You don’t actually need concepts to implement this, I could have written two overloads and carefully ensured that they were mutually disjoint. But concepts makes it a lot easier.
Let’s just add a nice helper to make the usage more readable:
template <typename F>
struct delete_if {
[[no_unique_address]] F f;
constexpr delete_if(F f) : f(std::move(f)) { }
template <typename... Args>
requires std::invocable<F const&, Args...>
auto operator()(Args&&...) -> deleted_t;
};
delete_if just wraps any callable and turns it into something that our first_of implementation will understand as wanting to propagate deletion.

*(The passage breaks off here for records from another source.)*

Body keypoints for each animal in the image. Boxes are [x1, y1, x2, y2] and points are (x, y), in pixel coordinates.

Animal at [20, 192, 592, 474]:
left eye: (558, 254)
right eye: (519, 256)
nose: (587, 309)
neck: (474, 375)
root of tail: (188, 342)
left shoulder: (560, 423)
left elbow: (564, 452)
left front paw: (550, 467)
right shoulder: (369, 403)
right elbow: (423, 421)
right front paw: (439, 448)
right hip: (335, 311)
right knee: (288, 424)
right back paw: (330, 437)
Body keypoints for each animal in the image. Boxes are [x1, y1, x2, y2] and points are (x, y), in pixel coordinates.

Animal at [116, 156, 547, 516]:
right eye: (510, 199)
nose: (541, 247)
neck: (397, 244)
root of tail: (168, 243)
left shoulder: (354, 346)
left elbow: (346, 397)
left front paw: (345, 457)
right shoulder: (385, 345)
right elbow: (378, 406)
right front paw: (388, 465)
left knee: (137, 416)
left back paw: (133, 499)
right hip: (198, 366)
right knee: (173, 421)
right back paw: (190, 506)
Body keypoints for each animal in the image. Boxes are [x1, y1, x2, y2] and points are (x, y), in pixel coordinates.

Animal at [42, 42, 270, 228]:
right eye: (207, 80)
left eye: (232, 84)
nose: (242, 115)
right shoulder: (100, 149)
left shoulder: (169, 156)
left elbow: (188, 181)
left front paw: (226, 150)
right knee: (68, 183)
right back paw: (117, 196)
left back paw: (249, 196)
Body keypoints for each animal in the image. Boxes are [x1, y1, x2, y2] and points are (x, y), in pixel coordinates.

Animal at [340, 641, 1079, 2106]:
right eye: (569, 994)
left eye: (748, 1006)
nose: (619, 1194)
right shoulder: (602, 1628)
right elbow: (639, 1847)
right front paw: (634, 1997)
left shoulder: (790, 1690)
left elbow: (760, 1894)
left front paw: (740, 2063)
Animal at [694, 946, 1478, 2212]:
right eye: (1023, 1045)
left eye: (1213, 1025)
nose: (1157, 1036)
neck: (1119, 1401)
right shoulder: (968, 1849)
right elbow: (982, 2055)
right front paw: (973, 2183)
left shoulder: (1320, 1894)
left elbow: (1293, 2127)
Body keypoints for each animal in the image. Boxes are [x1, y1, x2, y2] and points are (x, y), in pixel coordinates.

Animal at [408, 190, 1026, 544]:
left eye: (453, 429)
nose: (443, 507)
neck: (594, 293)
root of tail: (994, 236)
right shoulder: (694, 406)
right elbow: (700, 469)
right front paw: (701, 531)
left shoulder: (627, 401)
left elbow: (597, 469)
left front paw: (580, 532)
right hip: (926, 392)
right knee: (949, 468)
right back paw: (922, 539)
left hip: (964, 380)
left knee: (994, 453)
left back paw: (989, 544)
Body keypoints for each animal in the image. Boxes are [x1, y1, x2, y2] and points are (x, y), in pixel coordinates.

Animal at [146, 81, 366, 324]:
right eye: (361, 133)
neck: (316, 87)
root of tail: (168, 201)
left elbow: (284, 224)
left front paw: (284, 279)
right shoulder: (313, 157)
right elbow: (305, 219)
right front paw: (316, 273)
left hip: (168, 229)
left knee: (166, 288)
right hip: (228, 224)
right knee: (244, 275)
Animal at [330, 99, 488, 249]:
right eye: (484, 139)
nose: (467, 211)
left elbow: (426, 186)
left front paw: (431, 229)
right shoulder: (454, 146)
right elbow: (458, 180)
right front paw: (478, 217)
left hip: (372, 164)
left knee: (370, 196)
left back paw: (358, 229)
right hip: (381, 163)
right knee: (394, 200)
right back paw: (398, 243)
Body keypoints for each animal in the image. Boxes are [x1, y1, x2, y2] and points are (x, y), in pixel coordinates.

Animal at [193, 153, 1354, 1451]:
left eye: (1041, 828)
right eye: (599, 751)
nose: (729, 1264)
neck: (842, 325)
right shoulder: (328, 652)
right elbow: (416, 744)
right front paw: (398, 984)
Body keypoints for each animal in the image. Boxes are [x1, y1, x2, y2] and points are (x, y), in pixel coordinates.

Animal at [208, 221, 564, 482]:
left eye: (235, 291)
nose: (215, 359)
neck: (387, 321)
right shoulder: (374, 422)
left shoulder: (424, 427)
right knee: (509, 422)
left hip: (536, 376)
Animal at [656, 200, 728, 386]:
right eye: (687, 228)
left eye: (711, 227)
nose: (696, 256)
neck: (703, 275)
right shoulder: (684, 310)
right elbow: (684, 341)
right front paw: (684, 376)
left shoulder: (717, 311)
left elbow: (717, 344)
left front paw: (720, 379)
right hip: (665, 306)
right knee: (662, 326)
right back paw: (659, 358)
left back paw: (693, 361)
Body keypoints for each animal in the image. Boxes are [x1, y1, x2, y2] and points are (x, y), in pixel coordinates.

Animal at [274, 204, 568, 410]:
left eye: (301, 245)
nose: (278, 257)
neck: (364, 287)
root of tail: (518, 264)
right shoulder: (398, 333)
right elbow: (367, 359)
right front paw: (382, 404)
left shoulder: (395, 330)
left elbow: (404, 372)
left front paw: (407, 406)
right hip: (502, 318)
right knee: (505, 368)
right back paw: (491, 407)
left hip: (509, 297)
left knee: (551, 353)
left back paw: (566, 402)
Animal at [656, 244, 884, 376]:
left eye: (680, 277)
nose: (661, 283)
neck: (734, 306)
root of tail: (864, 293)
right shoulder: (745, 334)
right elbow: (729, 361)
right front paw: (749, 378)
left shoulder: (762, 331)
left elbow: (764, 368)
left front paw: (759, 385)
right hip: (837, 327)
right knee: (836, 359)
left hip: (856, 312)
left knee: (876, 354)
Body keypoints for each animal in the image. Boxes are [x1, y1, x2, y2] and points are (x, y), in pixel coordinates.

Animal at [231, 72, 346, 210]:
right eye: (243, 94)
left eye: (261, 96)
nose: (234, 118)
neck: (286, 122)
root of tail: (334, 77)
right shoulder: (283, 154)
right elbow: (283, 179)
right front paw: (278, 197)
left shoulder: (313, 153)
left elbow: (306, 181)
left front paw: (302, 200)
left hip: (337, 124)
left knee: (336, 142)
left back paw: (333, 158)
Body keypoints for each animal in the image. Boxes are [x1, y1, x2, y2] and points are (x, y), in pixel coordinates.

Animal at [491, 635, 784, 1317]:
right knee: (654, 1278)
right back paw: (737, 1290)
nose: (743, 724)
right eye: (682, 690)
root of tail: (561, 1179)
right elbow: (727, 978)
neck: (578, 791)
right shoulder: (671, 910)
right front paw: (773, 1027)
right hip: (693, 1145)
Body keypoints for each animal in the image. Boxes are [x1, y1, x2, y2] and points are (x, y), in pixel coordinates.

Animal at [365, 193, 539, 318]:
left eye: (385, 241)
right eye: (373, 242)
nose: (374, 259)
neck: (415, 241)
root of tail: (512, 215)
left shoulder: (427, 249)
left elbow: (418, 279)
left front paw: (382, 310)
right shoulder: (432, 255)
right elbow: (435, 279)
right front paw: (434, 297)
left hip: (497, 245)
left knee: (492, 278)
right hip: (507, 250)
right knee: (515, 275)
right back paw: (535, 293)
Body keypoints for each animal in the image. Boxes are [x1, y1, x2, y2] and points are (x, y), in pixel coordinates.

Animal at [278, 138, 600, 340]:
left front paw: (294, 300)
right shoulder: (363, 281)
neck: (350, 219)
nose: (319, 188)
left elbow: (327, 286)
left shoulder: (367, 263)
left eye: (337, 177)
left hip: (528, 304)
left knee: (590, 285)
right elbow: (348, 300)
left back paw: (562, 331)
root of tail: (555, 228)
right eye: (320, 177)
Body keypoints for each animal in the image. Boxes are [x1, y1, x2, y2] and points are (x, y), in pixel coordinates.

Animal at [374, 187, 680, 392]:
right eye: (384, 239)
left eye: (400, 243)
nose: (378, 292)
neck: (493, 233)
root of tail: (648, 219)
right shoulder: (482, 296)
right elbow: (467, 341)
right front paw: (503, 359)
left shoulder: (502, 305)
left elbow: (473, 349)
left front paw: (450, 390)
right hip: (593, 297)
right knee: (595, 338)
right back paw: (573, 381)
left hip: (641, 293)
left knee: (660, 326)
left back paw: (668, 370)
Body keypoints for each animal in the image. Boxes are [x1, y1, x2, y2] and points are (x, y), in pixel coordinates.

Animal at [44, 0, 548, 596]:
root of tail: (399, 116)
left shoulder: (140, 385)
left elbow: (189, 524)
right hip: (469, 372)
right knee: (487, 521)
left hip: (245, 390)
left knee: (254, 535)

Its call operator doesn’t need a function body because it’s never actually going to be invoked anyway. The advantage of this helper (as you will see shortly) is that the callable doesn’t need a body either.
Putting it altogether, we get the following complete and correct implementation of ranges::begin with my new intended specification:
namespace impl {
template <typename T> void begin(T&&) = delete;
template <typename T> void begin(std::initializer_list<T>&&) = delete;
template <typename T>
concept decays_to_iterator = std::input_or_output_iterator<
std::decay_t<T>>;
template <typename T>
concept rvalue = std::is_rvalue_reference_v<T&&>;
inline constexpr auto fn = first_of(
// 1. reject rvalues
delete_if([](rvalue auto&&){}),
// 2. array case
[]<typename T, size_t N>(T (&arr)[N]) noexcept
{
return arr;
},
// 3. member case
[](auto& rng)
noexcept(noexcept(rng.begin()))
requires decays_to_iterator<
decltype(rng.begin())>
{
return rng.begin();
},
// 4. non-member case
[](auto& rng)
noexcept(noexcept(begin(rng)))
requires decays_to_iterator<
decltype(begin(rng))>
{
return begin(rng);
}
);
}
inline constexpr auto begin = impl::fn;
Personally, I really like reading this implementation because it’s just linear, directly follows the spec, and is just correct by construction. You don’t have to mess around with overload sets trying to ensure that one comes before the other. Or rather, you do - but in only a very narrow scope within the implementation of first_of itself. This solution is, in my opinion, just a lot easier to reason about than an approach that relies on having multiple operator()s.